Methods: For each virus, we calculated a Relative Illness Ratio (defined as the ratio of the percentage of cases in an age group to the percentage of the country population in the same age group) for young children (0-4 years), older children (5-17 years), young adults (18-39 years), older adults (40-64 years), and the elderly (65+ years). We used random-effects meta-analysis models to obtain summary relative illness ratios (sRIRs), and conducted meta-regression and sub-group analyses to explore causes of between-estimates heterogeneity.
Results: The influenza virus with highest sRIR was A(H1N1) for young children, B for older children, A(H1N1)pdm2009 for adults, and (A(H3N2) for the elderly. As expected, considering the diverse nature of the national surveillance datasets included in our analysis, between-estimates heterogeneity was high (I2>90%) for most sRIRs. The variations of countries' geographic, demographic and economic characteristics and the proportion of outpatients among reported influenza cases explained only part of the heterogeneity, suggesting that multiple factors were at play.
Conclusions: These results highlight the importance of presenting burden of disease estimates by age group and virus (sub)type.
Keywords: Age distribution; H1N1 subtype; H3N2 subtype; Influenza; Influenza A virus; Influenza B virus; Meta-analysis.

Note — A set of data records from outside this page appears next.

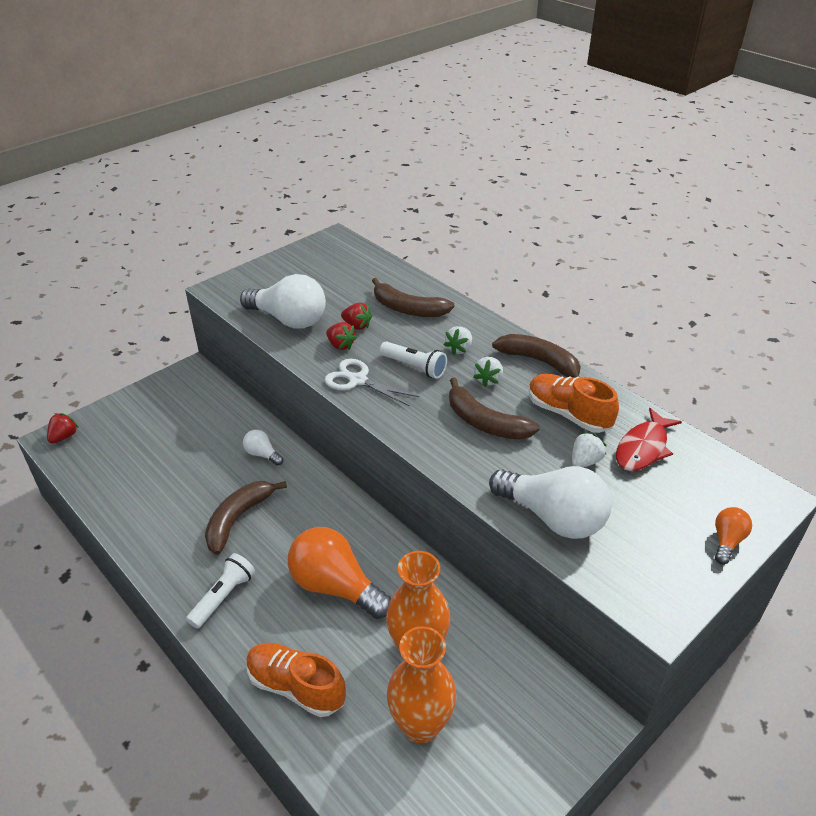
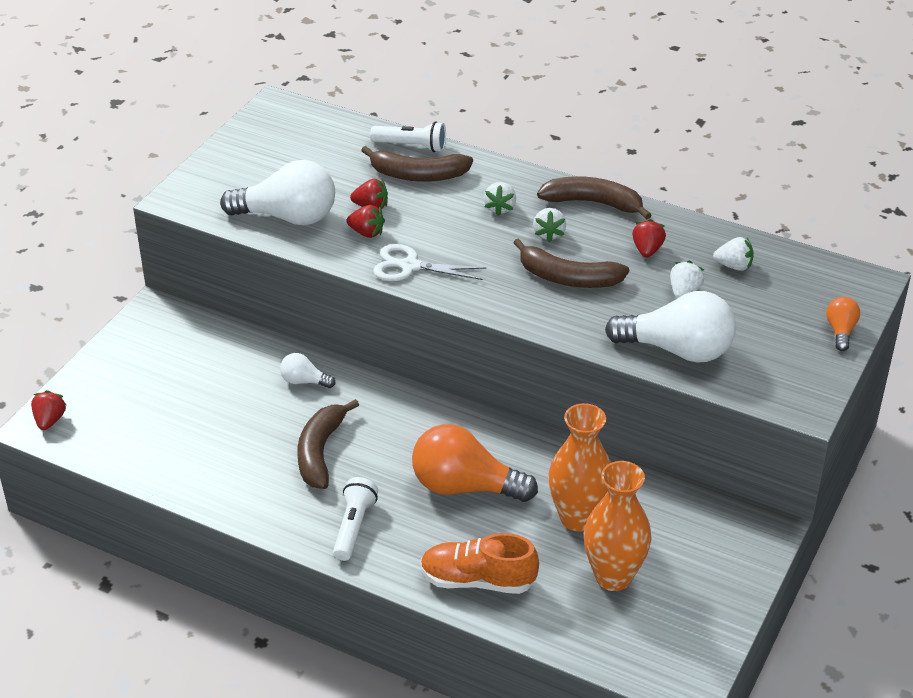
camera: 20 degrees left, 0 degrees up
(414, 367) = (462, 238): white flashlight -> white flashlight (411, 146)
(568, 414) = (647, 250): orange shoe -> red strawberry
(643, 448) = (734, 266): red fish -> white strawberry

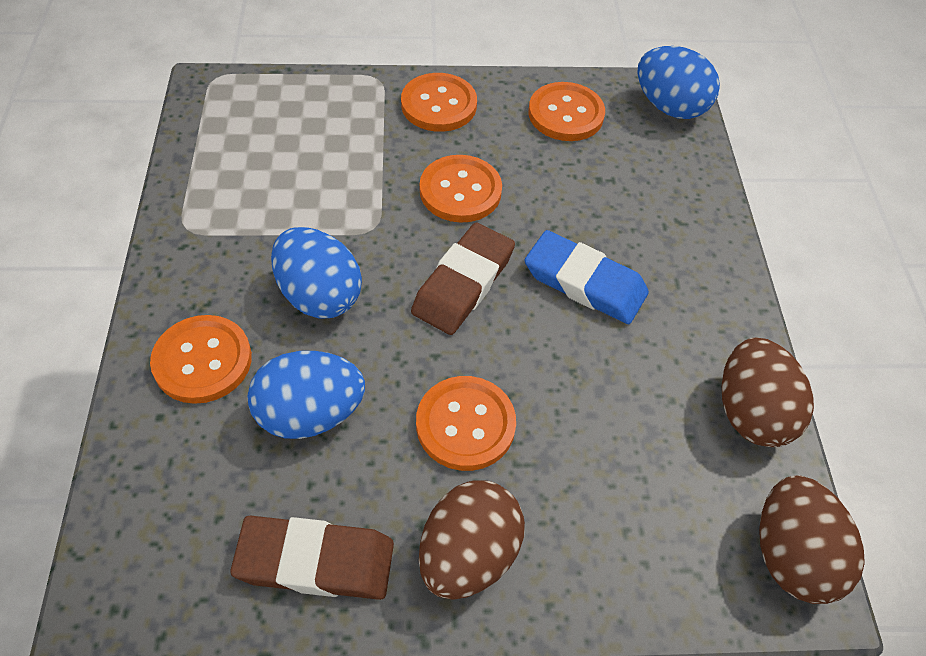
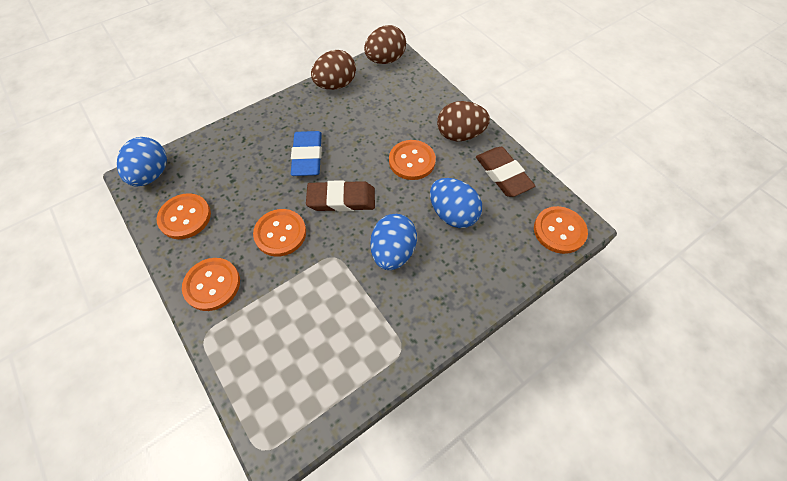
camera: 120 degrees left, 5 degrees up
(202, 361) = (465, 273): orange button -> orange button (559, 231)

Conflict of interest statement
Ethics approval and consent to participate
In all participating countries, the collection and analysis of respiratory specimens was undertaken as part of routine influenza surveillance, and no specific ethical approval was required for the statistical analysis of the resulting anonymized surveillance data according to local laws and regulations.
Competing interests
Clotilde El-Guerche Séblain is an employee of Sanofi Pasteur. She was involved in the debate about the interpretation of the results but had no role in study design, data collection, data analysis, decision on what results to present, and writing of the manuscript (including the main conclusion of the study). All the other authors declare they have no conflict of interests to disclose. All the other Authors declare that they have no competing interests.